May is Moving Month. BBB together with the Canadian Association of Movers (CAM) is joining together this month to provide consumers with information on how to make their next move smooth and safe.
“Moving can be one of the most stressful events in one’s life,” says Rosalind Scott, president and CEO of BBB serving Vancouver Island. “Add in a public health crisis and this stress can seem monumental and overwhelming.”
“The spring months are typically the busiest time for moving,” says Scott. “That’s why we are proudly working in partnership with the Canadian Association of Movers to get the word out about how to hire a reputable mover that will deliver your household goods under the terms as outlined. Unfortunately, there are unscrupulous operators that are ready to take advantage of consumers who are under stress. Before your hire anyone be sure to take your time to find a company with a solid reputation.”
Nancy Irvine, president of the Canadian Association of Movers says the key to a less stressful move is research.
“We urge consumers to do their due diligence before hiring a mover,” says Irvine. “When trusting all your belongings to someone, it’s worth doing the background work to avoid future heartache. The pandemic dictates that everyone considering a move this spring take extra precautions in terms of health and safety.”
CAM has developed this help sheet to assist consumers:
Help Sheet: How to Pack Up Your House and Move Safely During Coronavirus
BBB and CAM also encourage consumers to be mindful of these moving misfortunes.
Fly-by-night movers: Movers show up in an unmarked rental truck rather than a clearly marked company-owned fleet truck and take off with your possessions. Only when you have arrived at your new residence do you discover your things didn’t make the journey with you. Most professional movers wear uniforms, undergo background checks and will provide an order number for tracking purposes.

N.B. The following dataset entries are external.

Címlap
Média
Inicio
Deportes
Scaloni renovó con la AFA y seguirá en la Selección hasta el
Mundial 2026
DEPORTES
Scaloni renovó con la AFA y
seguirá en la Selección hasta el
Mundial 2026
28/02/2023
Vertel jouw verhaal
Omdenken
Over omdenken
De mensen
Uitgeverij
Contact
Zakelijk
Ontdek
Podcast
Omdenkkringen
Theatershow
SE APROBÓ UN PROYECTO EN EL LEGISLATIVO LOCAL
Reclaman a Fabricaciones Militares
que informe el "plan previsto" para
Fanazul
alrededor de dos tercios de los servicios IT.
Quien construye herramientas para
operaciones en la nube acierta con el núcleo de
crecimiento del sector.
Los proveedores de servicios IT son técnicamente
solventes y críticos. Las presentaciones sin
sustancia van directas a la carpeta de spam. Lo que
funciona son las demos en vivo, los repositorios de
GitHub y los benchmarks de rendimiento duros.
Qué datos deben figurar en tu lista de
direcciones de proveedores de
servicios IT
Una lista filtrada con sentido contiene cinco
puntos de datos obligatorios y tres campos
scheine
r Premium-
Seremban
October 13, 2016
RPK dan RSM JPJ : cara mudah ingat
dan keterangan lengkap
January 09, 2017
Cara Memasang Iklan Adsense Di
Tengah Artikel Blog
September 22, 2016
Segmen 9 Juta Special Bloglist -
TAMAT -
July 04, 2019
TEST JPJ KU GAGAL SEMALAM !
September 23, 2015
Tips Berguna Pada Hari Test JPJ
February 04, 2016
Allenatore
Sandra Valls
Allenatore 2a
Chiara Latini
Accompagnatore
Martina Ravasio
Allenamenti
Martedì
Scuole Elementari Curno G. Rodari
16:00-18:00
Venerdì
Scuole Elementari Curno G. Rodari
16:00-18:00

Holding your belongings hostage: The move seems to be going smoothly, until you arrive at your new home and the movers demand more money before releasing your things from storage.

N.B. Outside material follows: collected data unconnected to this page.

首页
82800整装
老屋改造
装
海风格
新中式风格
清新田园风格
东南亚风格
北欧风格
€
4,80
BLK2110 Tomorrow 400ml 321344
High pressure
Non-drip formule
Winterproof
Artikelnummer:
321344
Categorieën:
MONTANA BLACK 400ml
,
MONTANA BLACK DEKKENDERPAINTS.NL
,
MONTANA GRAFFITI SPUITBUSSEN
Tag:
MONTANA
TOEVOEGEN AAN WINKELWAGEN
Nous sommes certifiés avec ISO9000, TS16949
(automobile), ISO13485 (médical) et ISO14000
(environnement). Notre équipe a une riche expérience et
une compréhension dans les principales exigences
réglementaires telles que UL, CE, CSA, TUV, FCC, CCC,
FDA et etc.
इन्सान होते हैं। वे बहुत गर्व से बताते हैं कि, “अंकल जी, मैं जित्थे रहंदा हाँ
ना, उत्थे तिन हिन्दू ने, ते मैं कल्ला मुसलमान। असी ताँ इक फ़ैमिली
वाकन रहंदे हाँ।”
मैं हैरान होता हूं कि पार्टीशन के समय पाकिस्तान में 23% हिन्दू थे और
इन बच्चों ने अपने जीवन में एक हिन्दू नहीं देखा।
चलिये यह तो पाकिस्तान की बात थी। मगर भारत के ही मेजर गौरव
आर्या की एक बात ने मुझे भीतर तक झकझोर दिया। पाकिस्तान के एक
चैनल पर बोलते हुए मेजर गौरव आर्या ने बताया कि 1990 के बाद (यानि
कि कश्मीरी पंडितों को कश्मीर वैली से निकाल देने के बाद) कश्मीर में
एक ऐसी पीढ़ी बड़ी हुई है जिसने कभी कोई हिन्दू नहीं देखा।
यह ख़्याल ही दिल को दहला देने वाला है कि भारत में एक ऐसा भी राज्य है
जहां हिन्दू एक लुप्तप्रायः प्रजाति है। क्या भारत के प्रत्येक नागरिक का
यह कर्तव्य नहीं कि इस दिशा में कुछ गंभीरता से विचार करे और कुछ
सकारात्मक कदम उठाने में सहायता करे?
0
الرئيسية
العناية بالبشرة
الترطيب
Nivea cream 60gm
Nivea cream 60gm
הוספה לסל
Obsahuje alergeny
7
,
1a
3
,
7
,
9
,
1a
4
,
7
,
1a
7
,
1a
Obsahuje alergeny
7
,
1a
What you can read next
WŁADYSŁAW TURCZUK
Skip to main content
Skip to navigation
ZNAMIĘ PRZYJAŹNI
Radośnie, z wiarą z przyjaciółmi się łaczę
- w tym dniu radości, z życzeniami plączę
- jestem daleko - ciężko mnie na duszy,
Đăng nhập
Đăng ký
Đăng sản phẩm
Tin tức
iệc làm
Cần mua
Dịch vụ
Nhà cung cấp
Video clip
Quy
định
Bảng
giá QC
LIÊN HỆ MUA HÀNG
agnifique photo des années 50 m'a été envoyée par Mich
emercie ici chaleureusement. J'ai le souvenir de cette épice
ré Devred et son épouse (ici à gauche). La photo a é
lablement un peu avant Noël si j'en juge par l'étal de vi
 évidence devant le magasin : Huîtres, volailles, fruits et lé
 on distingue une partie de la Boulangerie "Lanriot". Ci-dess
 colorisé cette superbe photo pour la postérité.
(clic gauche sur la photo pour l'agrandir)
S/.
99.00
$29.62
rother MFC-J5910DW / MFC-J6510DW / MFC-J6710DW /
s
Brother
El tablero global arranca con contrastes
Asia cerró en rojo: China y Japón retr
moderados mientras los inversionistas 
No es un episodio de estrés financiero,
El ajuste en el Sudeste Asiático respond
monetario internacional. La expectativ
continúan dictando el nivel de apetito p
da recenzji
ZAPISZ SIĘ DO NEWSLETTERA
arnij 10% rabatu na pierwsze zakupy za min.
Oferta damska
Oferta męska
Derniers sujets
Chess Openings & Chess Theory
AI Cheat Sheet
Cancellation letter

Conniving Contractors: Movers who try and gain the trust of clients and persuade them that there is no need for a written contract. If something goes wrong during the move, the contractor denies all responsibility, leaving you on the hook for costs and damages. Or, the contractor demands more money, claiming the higher price was verbally agreed to before moving.
What can you do to protect yourself from becoming a victim of a moving fraud?
When searching for the right mover be sure to check out the company’s rating with BBB and standing with CAM. BBB and CAM provide trustworthy and relevant information about moving companies and contractors. BBB Business Profiles also contain complaint history, verified customer reviews, contact information and other important information about businesses in your region.